Handling the dual compliance burden
This is just an overview of some of the areas where the concepts of the GDPR overlap with those in the AI Act. In terms of the compliance burden, however, there are limited situations in which compliance under one piece of legislation may be sufficient to comply with the other. What is more likely is that GDPR compliance processes can be expanded where necessary, for AI Act compliance purposes, However, for accountability purposes, it will be important to distinguish between GDPR and AI Act requirements.
Useful actions include:
- Map AI Act roles (provider, deployer, importer/distributor) with GDPR roles (controller/processor).
- Collect adequate information and process such information in relevant guidance for users/data subjects. Regularly review whether the information is up to date.

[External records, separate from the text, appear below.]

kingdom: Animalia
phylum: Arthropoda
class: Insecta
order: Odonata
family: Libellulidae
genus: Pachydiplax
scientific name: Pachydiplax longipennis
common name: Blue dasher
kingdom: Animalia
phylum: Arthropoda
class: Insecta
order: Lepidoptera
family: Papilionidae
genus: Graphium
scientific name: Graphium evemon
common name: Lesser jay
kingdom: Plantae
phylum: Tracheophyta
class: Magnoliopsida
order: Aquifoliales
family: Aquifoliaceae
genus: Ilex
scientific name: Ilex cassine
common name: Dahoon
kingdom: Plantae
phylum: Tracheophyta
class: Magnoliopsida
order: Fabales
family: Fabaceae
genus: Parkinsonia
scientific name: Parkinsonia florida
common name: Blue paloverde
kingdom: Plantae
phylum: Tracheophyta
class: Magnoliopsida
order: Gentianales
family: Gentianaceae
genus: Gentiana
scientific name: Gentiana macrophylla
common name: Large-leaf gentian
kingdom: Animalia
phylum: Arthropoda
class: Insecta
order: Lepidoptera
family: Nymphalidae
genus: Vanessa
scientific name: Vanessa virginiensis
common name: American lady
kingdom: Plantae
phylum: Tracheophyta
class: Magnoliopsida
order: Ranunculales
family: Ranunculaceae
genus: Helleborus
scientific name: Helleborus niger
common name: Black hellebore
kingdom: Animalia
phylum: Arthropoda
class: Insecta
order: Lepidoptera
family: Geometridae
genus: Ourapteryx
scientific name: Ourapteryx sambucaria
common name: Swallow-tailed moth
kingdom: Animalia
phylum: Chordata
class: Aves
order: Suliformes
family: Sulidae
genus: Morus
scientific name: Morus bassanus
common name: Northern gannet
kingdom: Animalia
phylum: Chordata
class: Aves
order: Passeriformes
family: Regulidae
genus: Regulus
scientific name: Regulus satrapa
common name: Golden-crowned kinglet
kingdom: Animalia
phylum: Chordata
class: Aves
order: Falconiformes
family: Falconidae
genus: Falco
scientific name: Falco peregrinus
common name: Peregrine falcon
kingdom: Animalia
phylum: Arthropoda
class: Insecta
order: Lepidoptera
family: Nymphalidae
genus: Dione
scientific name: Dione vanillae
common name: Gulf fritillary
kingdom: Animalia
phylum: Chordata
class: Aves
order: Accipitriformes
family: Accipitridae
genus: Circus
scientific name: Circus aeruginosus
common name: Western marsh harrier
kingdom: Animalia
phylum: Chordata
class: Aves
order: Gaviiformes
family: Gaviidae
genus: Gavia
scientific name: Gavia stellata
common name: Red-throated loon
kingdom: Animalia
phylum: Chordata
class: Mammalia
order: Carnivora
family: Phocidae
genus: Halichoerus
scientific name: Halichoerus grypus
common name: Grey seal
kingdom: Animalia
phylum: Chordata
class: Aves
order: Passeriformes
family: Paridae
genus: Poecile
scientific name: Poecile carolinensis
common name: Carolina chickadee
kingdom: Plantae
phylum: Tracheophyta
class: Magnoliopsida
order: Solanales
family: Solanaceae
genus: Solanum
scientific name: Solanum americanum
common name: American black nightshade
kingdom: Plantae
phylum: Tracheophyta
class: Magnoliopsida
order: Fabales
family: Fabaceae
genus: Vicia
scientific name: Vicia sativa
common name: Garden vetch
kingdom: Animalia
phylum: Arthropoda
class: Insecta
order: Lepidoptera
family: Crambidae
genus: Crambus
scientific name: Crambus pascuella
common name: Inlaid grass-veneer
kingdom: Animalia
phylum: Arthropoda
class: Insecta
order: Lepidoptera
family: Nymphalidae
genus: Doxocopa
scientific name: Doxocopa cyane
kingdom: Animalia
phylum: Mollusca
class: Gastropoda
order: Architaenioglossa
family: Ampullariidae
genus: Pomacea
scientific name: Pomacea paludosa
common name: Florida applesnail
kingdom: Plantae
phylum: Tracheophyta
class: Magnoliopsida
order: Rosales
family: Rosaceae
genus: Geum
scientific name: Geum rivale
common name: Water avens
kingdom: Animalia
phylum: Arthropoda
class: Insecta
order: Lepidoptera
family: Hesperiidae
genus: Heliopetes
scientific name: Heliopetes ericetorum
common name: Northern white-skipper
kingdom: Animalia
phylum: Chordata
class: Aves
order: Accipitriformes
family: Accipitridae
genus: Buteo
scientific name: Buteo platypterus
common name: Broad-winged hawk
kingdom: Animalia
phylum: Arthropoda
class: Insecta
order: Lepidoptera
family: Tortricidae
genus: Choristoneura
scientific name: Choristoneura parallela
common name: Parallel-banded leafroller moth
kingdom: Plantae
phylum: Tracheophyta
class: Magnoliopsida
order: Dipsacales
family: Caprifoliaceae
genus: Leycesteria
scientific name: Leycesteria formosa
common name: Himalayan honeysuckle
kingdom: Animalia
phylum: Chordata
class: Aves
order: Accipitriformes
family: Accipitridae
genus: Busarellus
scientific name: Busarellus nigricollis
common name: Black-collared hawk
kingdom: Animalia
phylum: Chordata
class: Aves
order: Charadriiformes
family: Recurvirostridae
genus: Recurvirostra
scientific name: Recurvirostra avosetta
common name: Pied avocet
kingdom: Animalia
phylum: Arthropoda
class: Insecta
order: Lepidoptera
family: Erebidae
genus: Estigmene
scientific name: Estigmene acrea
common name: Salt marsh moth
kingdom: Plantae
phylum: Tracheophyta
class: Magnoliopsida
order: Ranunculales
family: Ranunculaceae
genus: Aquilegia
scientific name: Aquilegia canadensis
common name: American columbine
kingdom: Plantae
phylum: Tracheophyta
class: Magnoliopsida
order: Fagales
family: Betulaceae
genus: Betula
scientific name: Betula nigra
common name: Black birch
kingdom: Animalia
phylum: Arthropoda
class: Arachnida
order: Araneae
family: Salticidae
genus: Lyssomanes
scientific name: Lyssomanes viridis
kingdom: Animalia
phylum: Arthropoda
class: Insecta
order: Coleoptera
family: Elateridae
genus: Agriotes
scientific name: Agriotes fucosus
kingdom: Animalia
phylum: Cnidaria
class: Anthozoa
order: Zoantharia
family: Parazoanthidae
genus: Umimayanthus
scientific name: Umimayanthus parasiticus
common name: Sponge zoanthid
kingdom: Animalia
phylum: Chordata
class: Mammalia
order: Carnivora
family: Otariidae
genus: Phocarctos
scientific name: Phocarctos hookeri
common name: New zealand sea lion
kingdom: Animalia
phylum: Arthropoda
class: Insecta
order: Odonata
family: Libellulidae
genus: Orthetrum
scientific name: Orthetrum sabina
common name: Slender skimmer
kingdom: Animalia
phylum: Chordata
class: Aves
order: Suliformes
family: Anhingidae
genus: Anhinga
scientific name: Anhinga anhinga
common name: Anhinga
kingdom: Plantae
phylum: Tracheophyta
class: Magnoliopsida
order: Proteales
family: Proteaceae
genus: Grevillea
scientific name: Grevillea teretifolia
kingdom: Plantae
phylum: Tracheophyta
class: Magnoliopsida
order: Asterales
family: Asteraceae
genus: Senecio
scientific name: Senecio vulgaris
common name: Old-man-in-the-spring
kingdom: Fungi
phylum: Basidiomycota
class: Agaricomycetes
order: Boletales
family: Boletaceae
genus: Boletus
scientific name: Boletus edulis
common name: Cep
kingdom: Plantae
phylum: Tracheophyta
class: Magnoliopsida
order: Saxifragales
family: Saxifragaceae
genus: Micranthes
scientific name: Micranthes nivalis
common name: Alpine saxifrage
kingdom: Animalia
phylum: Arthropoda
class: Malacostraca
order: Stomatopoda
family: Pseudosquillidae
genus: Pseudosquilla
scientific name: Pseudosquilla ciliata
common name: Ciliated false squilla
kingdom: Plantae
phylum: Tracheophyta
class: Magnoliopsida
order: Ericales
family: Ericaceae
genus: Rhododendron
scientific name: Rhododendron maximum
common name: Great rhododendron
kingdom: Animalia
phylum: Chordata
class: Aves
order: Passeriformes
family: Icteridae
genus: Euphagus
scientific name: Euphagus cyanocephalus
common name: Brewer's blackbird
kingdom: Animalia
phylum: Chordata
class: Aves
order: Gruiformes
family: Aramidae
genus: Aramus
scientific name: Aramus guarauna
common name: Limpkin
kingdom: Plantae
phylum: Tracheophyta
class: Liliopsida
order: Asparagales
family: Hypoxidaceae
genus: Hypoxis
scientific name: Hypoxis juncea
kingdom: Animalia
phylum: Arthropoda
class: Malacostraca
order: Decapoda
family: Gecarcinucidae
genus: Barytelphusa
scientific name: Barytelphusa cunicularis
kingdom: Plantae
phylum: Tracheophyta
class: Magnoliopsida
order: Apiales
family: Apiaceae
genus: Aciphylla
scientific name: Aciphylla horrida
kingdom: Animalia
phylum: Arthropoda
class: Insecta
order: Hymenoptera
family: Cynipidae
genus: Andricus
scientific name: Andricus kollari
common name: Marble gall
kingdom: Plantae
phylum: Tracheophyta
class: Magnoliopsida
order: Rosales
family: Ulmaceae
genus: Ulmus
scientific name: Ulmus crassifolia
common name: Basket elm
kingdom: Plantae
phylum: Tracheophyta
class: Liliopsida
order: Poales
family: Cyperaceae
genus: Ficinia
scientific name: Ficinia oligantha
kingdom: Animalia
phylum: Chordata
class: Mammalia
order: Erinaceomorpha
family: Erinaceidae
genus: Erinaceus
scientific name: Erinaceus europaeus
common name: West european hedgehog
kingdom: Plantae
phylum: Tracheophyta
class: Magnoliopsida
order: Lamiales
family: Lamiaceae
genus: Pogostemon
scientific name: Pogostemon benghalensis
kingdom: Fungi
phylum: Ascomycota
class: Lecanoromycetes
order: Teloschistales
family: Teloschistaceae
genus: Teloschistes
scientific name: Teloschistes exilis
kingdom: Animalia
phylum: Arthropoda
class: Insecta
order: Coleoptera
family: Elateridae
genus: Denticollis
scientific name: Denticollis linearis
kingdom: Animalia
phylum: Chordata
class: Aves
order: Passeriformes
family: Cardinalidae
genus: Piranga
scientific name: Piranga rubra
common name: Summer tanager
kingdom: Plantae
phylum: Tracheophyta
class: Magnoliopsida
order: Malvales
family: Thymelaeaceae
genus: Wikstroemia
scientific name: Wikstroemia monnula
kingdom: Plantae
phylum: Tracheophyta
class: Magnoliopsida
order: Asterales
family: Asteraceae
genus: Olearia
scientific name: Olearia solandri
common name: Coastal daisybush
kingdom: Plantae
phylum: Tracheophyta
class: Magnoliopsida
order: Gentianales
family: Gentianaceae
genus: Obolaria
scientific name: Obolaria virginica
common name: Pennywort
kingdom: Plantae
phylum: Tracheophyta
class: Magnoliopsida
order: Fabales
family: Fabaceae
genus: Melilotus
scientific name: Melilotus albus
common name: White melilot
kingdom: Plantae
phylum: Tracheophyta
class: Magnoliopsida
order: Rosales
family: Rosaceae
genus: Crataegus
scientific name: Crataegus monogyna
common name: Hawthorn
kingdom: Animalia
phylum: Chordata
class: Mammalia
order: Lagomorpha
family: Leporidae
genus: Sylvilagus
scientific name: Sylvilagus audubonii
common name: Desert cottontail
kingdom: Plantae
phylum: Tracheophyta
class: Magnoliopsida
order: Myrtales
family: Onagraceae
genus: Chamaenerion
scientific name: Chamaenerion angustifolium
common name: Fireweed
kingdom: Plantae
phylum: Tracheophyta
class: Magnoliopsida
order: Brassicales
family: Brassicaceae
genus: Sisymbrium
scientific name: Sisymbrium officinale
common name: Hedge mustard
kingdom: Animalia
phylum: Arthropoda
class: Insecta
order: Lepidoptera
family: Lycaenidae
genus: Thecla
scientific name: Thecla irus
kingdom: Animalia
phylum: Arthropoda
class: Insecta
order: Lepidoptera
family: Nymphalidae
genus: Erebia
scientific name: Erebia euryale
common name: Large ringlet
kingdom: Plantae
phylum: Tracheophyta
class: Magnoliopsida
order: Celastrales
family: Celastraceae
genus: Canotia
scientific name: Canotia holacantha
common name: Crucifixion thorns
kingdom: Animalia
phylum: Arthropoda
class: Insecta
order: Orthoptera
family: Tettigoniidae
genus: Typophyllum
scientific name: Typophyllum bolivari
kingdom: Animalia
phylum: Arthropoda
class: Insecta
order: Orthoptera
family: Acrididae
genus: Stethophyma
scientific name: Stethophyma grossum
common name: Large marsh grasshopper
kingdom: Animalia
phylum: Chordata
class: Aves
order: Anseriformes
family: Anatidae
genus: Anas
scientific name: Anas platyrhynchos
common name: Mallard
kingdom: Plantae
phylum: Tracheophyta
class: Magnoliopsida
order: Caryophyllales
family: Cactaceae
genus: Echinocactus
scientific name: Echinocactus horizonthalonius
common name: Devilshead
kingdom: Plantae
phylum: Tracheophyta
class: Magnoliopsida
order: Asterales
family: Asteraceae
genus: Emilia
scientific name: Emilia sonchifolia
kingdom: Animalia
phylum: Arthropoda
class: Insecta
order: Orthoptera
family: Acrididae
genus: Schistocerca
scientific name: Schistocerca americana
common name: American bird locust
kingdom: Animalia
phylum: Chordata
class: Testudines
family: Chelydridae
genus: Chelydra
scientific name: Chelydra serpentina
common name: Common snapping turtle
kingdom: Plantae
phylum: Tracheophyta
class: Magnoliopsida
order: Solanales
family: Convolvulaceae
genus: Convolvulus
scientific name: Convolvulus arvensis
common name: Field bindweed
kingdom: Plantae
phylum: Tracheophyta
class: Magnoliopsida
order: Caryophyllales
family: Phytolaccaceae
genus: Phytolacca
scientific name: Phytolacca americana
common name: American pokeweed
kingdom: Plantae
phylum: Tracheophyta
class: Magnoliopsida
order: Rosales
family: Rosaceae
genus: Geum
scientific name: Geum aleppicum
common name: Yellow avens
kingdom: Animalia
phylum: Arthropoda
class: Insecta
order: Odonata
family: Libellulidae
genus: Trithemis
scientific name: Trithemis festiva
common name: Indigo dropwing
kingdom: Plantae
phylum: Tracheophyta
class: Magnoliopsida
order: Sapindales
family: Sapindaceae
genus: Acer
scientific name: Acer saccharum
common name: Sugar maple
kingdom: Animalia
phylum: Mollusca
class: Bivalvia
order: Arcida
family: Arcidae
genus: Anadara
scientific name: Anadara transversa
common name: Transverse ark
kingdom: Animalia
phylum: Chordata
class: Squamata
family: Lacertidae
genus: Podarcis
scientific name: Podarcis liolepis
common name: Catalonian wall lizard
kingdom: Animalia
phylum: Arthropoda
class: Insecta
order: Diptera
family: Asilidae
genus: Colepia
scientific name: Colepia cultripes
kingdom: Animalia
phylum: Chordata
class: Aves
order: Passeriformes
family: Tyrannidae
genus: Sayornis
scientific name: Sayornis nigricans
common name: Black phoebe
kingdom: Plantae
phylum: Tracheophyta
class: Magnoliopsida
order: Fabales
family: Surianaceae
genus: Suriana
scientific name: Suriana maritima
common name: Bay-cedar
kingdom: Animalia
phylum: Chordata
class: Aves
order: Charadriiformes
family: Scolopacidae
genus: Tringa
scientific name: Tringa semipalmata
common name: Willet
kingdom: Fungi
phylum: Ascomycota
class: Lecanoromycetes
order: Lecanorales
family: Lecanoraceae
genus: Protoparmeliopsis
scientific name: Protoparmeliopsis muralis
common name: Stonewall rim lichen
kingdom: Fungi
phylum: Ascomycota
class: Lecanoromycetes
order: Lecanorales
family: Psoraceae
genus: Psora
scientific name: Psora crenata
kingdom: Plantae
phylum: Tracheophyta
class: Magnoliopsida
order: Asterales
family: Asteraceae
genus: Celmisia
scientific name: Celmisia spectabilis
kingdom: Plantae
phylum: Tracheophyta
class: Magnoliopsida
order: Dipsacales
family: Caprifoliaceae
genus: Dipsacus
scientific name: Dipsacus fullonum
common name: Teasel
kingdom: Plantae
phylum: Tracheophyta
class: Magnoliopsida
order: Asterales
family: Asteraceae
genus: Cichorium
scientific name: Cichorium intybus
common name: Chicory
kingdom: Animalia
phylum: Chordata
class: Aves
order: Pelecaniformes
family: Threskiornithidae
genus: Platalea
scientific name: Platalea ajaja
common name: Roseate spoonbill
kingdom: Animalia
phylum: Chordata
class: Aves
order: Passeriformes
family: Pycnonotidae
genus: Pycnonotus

- Ensure that AI training data that contains personal data (which is often the case), is subject to adequate data privacy safeguards, both from a contractual and a technical perspective.
- Document AI development and monitoring so that you can demonstrate compliance, both during the development and the deployment phase.
- Ensure that the AI Act FRIA and GDPR DPIA are mapped and streamline the workload where appropriate. The GDPR DPIA should be conducted first using Article 13 AI Act information, followed by the FRIA.
- Verify whether processing of sensitive personal data in the context of the AI Act is permitted under each of the GDPR and the AI Act.
- Distinguish clearly between post-processing human intervention under the GDPR and human monitoring under the AI Act. The latter requires a broader set of skills and more detailed product knowledge.
- Implement proper timeline management within your organisation, taking into account the fundamental differences between the types of incident that can occur in relation to AI systems from both a GDPR and AI Act perspective. Ensure both sets of requirements are included in your breach preparedness planning.
- Understand who is (or are) your regulator(s) under the GDPR and the AI Act.